*About this task*. In the listing below, the lines starting with the line with "authors and do" and going on through the line with "editors and the" are to be reproduced exactly, and only those.

*The data*.
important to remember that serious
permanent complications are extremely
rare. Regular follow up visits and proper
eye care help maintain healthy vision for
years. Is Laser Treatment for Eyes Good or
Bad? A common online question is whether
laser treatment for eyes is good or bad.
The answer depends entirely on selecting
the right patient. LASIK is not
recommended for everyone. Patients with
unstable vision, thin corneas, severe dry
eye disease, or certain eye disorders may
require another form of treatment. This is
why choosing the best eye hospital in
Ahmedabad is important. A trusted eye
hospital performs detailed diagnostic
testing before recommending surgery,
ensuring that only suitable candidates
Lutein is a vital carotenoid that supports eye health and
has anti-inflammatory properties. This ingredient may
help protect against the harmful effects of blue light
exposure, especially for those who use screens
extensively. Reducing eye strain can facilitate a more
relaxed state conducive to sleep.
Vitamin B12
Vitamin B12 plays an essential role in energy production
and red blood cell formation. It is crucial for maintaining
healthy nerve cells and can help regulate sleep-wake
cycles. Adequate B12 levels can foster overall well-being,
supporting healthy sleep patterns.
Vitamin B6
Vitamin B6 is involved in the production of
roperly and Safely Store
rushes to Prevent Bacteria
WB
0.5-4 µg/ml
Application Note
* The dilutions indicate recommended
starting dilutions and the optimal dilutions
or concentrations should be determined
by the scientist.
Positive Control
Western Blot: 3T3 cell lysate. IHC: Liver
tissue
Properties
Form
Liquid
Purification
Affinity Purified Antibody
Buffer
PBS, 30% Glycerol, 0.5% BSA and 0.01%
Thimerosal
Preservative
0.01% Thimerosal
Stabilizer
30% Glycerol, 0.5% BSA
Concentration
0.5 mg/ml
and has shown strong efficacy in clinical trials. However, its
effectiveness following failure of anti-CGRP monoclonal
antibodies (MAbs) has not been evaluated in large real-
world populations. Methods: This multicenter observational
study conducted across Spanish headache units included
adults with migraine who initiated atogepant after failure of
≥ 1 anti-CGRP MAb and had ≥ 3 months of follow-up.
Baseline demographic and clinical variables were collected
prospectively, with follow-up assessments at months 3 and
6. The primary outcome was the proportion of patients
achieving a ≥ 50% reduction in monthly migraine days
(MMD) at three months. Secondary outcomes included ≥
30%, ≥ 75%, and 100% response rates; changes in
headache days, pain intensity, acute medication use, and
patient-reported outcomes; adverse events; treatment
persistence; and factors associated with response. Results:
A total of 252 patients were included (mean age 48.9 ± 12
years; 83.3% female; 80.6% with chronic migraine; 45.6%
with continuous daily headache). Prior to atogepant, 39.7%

---

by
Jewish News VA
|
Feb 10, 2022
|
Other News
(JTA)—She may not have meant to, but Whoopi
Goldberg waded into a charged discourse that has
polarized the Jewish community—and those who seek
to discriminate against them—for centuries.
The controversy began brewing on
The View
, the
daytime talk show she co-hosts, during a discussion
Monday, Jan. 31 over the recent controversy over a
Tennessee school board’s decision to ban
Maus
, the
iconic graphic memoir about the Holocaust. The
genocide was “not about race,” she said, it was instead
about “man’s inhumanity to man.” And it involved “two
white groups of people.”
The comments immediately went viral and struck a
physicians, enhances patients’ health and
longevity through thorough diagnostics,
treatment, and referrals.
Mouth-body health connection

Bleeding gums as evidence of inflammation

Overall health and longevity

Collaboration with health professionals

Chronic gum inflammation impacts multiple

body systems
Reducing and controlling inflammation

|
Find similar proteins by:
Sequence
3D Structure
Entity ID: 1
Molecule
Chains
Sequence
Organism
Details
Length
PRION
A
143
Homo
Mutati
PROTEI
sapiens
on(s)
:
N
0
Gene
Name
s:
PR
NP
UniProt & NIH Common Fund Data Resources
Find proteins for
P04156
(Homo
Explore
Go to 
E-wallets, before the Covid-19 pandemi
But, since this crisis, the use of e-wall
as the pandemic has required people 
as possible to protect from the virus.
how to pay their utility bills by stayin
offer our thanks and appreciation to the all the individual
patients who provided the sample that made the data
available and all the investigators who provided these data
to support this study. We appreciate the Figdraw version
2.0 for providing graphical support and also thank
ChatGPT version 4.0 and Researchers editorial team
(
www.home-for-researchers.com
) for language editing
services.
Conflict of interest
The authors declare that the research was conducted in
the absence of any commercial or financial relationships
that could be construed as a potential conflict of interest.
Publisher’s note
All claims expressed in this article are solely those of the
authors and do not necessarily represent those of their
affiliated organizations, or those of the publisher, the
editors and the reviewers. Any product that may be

--

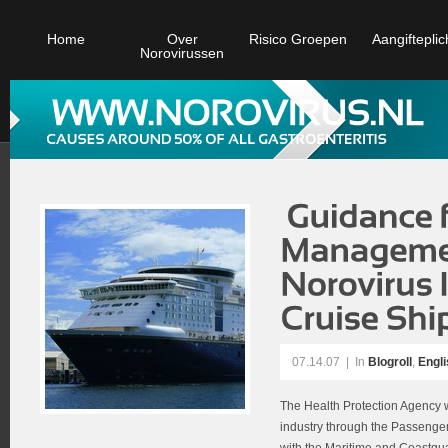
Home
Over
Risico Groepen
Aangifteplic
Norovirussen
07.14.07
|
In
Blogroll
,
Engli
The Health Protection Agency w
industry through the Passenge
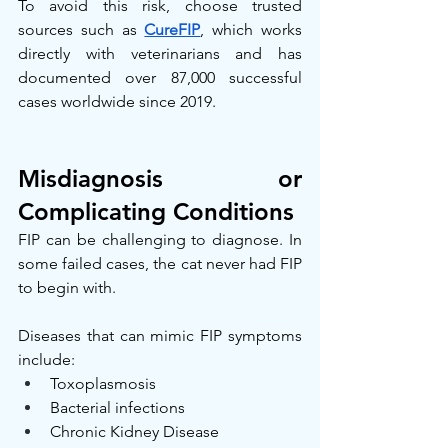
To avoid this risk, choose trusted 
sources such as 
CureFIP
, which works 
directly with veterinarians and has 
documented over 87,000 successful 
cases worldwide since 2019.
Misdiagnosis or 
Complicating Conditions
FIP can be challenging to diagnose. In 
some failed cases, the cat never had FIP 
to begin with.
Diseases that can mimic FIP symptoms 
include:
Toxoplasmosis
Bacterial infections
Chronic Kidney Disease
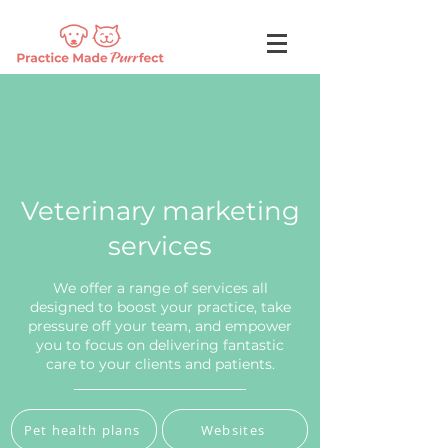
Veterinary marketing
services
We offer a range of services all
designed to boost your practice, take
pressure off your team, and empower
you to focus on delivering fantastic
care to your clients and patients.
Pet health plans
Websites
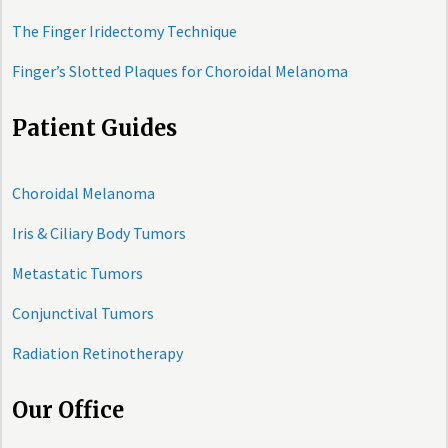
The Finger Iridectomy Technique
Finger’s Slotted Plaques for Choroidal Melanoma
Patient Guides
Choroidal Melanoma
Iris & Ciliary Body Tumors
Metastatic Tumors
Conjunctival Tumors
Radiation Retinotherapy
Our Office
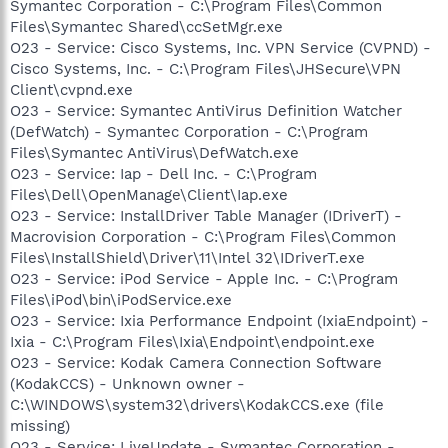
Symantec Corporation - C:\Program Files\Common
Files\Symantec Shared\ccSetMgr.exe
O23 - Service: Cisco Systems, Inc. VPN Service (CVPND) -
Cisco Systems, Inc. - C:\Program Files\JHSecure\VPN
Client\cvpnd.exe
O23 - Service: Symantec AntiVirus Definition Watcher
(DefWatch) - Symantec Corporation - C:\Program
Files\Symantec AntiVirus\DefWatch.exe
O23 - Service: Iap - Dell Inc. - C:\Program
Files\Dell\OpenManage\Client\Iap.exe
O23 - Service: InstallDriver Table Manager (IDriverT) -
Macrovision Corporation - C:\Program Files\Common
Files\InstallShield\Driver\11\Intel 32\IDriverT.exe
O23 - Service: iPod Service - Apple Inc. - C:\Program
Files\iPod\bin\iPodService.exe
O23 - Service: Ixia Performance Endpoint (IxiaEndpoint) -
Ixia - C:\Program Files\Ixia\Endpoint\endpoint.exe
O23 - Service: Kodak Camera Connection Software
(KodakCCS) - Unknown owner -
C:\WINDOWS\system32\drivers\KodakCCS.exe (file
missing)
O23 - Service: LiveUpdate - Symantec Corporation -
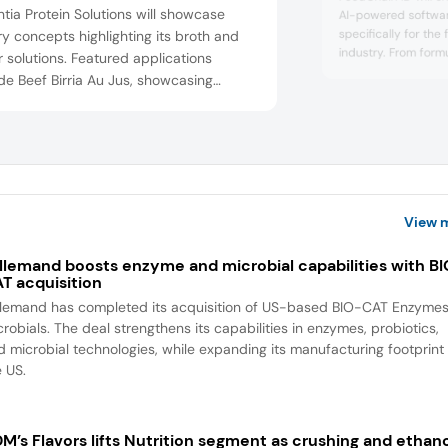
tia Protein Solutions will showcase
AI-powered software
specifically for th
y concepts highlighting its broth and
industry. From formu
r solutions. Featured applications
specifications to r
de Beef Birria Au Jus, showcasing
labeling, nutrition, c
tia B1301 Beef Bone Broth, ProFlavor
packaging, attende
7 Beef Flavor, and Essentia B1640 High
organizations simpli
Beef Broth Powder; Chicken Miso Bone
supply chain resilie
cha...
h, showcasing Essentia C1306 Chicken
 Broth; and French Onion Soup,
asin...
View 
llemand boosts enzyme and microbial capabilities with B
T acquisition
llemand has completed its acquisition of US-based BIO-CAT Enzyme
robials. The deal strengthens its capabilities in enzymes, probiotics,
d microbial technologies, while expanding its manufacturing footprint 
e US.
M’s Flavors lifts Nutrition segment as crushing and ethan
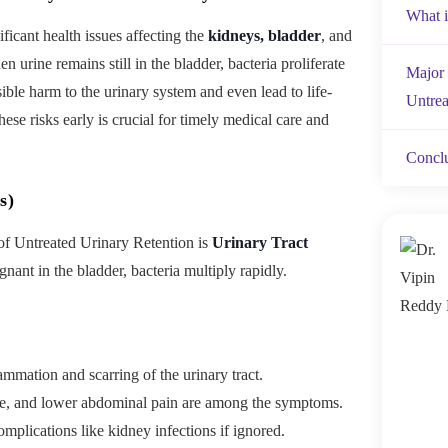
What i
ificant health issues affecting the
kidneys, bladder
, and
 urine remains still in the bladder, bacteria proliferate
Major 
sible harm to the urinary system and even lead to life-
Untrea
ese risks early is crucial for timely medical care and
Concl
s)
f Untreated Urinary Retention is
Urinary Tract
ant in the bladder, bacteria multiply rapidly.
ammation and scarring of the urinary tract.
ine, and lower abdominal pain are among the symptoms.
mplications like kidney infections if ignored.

*Expected output*.
authors and do not necessarily represent those of their
affiliated organizations, or those of the publisher, the
editors and the reviewers. Any product that may be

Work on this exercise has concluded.